Santa Marta, con su mar plácido y su historia de puerto colonial, fue testigo de un encuentro que quiso ser un puente, pero terminó siendo un espejo: reflejó las debilidades de ambos bloques. En los salones del Centro de Convenciones se escucharon discursos sobre el cambio climático, la transición energética, la digitalización y los derechos humanos, pero detrás de cada palabra flotaba la sensación de distancia. Los europeos hablan desde un continente que intenta sobrevivir al desgaste de su modelo social; los latinoamericanos, desde territorios donde la violencia y la desigualdad erosionan cualquier promesa de desarrollo.

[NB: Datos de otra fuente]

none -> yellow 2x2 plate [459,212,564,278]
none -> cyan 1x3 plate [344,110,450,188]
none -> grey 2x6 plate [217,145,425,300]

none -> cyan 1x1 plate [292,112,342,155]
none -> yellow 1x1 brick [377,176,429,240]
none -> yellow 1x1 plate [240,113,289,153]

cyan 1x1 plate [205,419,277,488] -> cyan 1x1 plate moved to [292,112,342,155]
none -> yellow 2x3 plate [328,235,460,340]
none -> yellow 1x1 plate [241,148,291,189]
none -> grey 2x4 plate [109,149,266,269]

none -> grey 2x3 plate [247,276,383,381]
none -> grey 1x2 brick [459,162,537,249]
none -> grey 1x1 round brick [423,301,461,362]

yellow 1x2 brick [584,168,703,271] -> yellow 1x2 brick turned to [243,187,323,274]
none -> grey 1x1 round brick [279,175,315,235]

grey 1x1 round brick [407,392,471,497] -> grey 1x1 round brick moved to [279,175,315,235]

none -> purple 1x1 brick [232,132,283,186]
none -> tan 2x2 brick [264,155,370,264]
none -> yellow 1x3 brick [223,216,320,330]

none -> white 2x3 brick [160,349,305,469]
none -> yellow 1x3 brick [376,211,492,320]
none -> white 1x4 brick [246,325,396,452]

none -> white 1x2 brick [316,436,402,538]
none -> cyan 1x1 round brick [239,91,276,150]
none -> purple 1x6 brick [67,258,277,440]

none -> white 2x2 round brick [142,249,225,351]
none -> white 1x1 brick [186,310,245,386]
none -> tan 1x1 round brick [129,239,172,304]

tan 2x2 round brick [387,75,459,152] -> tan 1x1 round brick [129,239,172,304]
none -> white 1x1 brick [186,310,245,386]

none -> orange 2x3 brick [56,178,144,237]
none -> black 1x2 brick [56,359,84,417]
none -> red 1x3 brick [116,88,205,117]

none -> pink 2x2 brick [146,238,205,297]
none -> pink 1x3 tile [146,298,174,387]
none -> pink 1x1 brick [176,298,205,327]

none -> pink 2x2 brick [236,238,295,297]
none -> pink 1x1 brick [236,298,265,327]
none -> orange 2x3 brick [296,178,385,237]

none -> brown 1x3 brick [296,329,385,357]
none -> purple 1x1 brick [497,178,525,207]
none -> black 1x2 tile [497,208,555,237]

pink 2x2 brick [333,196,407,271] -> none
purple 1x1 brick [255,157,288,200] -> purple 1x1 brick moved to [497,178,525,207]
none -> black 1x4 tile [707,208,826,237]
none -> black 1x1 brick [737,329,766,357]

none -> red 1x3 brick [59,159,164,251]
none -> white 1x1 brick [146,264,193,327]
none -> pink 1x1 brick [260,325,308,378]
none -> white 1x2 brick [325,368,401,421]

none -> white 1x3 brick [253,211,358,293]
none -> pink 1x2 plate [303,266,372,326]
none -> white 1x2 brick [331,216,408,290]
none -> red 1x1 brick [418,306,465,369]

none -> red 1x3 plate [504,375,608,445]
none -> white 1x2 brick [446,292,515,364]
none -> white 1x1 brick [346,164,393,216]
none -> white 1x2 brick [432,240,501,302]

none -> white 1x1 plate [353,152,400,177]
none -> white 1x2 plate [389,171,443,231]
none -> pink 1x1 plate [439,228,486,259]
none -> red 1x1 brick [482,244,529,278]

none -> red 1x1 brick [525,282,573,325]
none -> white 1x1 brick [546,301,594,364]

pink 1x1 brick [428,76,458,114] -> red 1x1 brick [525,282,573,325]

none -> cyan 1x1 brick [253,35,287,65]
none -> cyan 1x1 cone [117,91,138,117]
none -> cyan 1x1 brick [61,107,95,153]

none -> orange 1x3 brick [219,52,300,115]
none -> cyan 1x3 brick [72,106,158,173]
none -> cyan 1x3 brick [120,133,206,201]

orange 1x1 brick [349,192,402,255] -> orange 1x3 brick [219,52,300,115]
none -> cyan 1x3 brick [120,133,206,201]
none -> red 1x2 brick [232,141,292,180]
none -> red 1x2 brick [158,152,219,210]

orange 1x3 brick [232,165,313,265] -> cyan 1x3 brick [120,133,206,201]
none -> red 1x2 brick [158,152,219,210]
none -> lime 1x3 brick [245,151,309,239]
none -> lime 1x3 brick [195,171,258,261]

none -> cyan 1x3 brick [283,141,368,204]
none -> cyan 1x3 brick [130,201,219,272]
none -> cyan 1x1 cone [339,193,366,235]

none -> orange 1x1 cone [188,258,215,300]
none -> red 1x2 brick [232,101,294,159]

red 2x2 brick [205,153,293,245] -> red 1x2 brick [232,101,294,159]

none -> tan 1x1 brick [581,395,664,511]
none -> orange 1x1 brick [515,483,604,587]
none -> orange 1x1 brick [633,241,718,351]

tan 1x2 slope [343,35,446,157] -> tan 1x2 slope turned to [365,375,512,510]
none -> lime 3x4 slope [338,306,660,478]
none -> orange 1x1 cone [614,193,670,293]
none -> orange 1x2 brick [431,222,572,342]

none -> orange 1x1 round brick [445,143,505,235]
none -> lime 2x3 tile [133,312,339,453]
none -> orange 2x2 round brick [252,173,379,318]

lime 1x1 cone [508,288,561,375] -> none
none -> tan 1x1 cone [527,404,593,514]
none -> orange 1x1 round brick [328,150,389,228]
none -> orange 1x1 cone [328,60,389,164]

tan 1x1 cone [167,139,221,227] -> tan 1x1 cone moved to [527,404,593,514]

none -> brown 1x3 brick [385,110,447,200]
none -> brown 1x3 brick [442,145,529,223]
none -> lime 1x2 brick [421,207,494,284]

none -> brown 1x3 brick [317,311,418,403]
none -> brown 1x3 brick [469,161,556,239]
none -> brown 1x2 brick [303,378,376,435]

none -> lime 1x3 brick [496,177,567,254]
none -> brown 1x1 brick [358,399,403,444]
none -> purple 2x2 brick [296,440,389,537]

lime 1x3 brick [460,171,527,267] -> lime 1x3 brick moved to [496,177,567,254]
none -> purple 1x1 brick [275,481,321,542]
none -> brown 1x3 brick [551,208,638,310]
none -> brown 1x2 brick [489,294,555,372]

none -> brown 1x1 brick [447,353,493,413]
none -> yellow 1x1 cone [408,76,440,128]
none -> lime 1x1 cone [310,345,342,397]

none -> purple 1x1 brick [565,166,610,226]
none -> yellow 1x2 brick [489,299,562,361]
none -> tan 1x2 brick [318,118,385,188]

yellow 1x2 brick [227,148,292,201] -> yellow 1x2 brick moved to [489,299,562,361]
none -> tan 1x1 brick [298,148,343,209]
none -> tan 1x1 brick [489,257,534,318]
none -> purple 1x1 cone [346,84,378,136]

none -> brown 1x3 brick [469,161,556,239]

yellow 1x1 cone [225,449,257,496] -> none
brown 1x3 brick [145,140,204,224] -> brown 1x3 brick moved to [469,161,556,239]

La prensa europea describió el evento con cortesía, pero sin entusiasmo: “una cumbre discreta, de resultados modestos”. La prensa latinoamericana, en cambio, la retrató como “una oportunidad perdida”. En ambos casos, la descripción coincide: no hubo grandes acuerdos, ni siquiera un comunicado final conjunto de peso. Se habló de cooperación climática y de la necesidad de enfrentar el tráfico de drogas “de manera multilateral”, pero sin detallar mecanismos ni financiamiento.
Lo que sí dejó claro Santa Marta es que el mapa de poder global se mueve sin esperar. La Unión Europea, concentrada en su supervivencia política interna, ve con inquietud cómo América Latina diversifica sus alianzas con China, India y los países árabes. La CELAC, debilitada por la falta de liderazgo efectivo, sigue siendo más un foro de discursos que una herramienta de acción. En ese vacío, Estados Unidos reaparece con su estilo propio: presión militar, operaciones “de seguridad” en aguas latinoamericanas y una narrativa antinarcóticos que sirve, una vez más, de justificación para extender su presencia estratégica.
Trump, fiel a su instinto de confrontación, ha encontrado en el tema del narcotráfico un pretexto ideal para reforzar su discurso de “protección nacional”. Desde su retorno al poder, ha ordenado operativos marítimos que evocan los años más tensos de la Guerra Fría, cuando cualquier pretexto servía para desplegar flotas en nombre de la seguridad. Pero el mundo ha cambiado: la región ya no es terreno de maniobra pasiva, y varios gobiernos latinoamericanos han comenzado a plantear que, si Washington insiste en actuar de manera unilateral, no habrá cooperación posible en temas migratorios, energéticos ni ambientales.
Así, el eco que deja la cumbre no es el de una alianza renovada, sino el de una pregunta urgente: ¿tiene futuro el diálogo birregional si no se redefine desde la sinceridad y la igualdad? Las relaciones entre la CELAC y la Unión Europea podrían ser una fuerza transformadora si se basaran en la corresponsabilidad y no en la tutela. Pero mientras los europeos sigan viéndose como mentores y los latinoamericanos como peticionarios, las cumbres seguirán siendo escenarios de promesas vacías y fotografías de compromiso.
Santa Marta quedará, entonces, como símbolo de una oportunidad desperdiciada. En su bahía, donde el Caribe se mezcla con la nostalgia de Bolívar y el rumor de los pescadores, los representantes de dos mundos tuvieron la ocasión de construir un nuevo pacto de cooperación. No lo hicieron.